Components: a web server to accept requests, a service to generate a unique short code (base62 encoding of a counter or a hash), a database to store mappings (short code -> original URL), and redirect logic. For scale, add caching (Redis) and horizontal scaling.
97. How do you ensure scalability in a web application?
Stateless servers behind a load balancer, database replication/partitioning, caching layers (CDN, Redis), asynchronous processing for heavy tasks, and monitoring to identify bottlenecks.
98. What is the difference between vertical and horizontal scaling?
(Already answered earlier; could rephrase.) Vertical scaling adds more power to a single server; horizontal scaling adds more servers. Horizontal is more flexible for growth.

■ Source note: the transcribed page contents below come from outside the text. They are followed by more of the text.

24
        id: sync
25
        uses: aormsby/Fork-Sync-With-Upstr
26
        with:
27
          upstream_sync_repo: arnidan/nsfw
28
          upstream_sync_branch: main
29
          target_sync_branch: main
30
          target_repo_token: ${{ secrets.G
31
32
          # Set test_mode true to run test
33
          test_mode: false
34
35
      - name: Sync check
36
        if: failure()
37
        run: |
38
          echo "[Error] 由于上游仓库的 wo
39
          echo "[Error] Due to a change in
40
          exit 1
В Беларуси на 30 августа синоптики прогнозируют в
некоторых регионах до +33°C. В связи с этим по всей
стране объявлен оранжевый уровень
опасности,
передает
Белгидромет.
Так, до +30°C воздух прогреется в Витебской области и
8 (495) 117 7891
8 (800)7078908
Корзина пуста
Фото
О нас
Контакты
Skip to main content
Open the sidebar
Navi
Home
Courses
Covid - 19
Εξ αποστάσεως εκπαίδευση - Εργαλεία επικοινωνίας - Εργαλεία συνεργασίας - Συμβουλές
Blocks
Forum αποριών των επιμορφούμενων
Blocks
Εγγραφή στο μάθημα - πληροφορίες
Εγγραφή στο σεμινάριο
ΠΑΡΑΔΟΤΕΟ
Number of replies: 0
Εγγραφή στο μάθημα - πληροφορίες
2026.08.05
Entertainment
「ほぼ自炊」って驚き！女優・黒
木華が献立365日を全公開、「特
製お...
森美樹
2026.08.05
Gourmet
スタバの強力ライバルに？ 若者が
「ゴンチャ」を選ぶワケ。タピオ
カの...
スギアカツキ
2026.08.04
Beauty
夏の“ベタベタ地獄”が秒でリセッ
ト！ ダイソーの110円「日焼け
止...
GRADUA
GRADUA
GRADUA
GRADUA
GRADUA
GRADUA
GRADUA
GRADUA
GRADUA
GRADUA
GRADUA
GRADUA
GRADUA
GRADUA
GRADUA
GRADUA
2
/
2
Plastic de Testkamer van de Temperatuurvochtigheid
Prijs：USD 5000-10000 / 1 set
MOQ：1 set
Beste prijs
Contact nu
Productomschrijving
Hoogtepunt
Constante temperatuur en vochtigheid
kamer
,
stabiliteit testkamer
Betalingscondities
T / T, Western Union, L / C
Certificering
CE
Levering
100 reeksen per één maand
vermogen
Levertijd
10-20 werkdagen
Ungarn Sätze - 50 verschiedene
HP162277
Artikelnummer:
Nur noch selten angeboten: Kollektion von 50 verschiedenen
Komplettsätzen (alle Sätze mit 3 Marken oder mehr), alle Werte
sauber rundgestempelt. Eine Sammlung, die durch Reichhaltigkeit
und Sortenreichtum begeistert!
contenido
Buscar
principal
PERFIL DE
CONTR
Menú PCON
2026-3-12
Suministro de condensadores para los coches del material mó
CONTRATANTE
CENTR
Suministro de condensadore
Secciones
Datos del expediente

99. What is the CAP theorem?
In a distributed data store, you can only guarantee two of three properties simultaneously: Consistency (all nodes see the same data), Availability (every request gets a response), and Partition Tolerance (system works despite network partitions). In practice, partition tolerance is required, so you choose between CP and AP.
100. How do you handle long-running tasks in a web application?
Offload them to a background job queue (e.g., Bull for Node.js, Celery for Python, Sidekiq for Ruby). The server immediately responds to the client, and the worker processes the task asynchronously. The client can poll or use WebSockets for status updates.